- _TASK TO CARRY OUT_
I'd like the entries that follow repeated exactly, with the pictures left out.
(GIVEN INFORMATION begins)
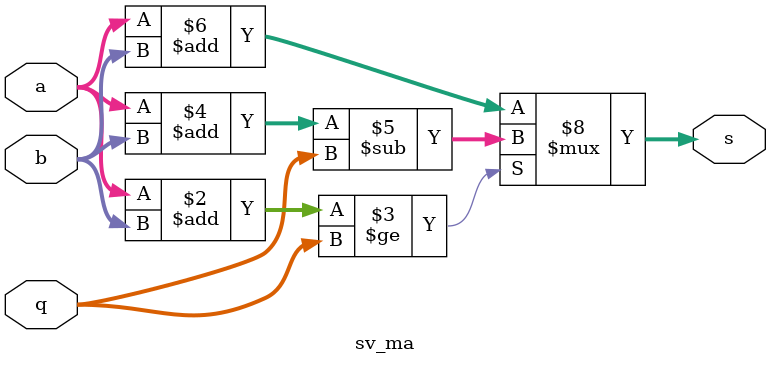
<source format=sv>

module sv_ma #(
  parameter DATA_WIDTH = 128)
(
  input  logic [DATA_WIDTH-1:0] q,

  input  logic [DATA_WIDTH-1:0] a, 
  input  logic [DATA_WIDTH-1:0] b, 

  output logic [DATA_WIDTH-1:0] s); 

  always_comb begin 
    if (a+b>=q) s = a+b-q;
    else s = a+b;
  end

endmodule

</source>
(GIVEN INFORMATION ends)
- _RESULT BELOW_
<source format=sv>

module sv_ma #(
  parameter DATA_WIDTH = 128)
(
  input  logic [DATA_WIDTH-1:0] q,

  input  logic [DATA_WIDTH-1:0] a, 
  input  logic [DATA_WIDTH-1:0] b, 

  output logic [DATA_WIDTH-1:0] s); 

  always_comb begin 
    if (a+b>=q) s = a+b-q;
    else s = a+b;
  end

endmodule

</source>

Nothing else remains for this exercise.